→ INSTRUCTIONS FOR THE TASK: After finding the line with "Великие книги мировой культуры" in the entries below, retype exactly each line from there through the line with "Качественные методы исследований в психологии", including that final line.

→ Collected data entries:
_____

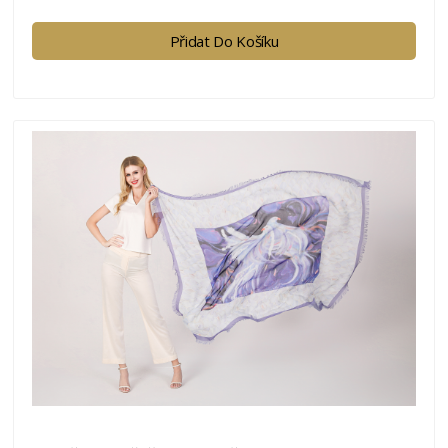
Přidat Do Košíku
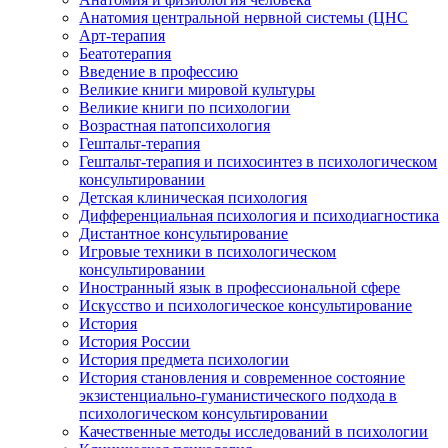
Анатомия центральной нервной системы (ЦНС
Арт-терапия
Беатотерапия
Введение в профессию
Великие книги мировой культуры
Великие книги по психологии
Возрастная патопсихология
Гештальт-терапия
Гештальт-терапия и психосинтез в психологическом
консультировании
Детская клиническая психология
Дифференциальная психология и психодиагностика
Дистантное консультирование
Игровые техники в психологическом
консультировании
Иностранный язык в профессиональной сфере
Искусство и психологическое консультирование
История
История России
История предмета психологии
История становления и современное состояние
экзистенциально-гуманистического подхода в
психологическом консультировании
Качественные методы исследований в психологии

_____

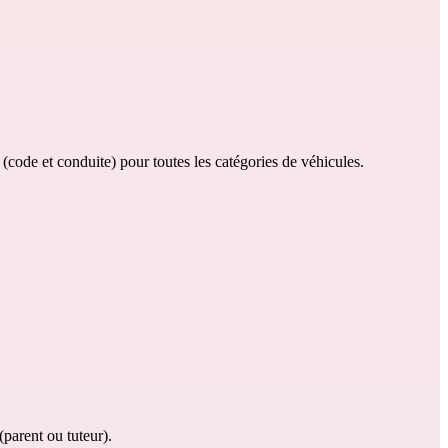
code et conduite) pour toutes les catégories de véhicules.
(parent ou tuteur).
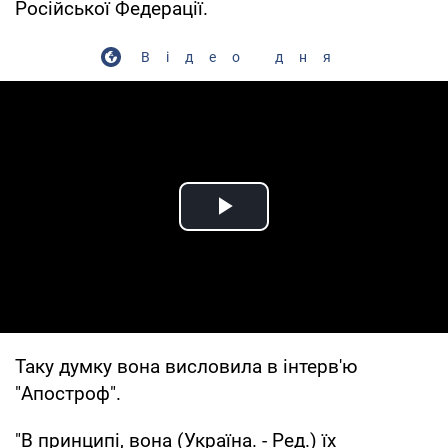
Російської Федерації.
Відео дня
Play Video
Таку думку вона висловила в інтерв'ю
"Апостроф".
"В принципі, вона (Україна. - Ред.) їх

_____

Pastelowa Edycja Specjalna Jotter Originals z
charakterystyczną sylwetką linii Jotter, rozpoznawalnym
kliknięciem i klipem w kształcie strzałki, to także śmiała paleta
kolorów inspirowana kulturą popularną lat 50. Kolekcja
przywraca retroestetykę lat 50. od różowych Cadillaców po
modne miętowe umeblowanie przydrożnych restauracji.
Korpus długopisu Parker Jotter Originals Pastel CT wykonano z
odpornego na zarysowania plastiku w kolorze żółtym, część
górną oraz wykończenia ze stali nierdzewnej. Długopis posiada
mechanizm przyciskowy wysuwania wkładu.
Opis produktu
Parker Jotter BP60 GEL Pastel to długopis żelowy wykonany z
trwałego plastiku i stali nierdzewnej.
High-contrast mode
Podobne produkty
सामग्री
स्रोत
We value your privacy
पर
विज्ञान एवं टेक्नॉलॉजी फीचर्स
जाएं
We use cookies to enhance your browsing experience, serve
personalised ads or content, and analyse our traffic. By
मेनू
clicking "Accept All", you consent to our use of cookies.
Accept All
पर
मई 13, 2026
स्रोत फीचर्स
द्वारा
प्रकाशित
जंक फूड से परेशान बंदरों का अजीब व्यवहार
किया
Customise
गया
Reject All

_____

→ REPLY TO THE TASK:
Великие книги мировой культуры
Великие книги по психологии
Возрастная патопсихология
Гештальт-терапия
Гештальт-терапия и психосинтез в психологическом
консультировании
Детская клиническая психология
Дифференциальная психология и психодиагностика
Дистантное консультирование
Игровые техники в психологическом
консультировании
Иностранный язык в профессиональной сфере
Искусство и психологическое консультирование
История
История России
История предмета психологии
История становления и современное состояние
экзистенциально-гуманистического подхода в
психологическом консультировании
Качественные методы исследований в психологии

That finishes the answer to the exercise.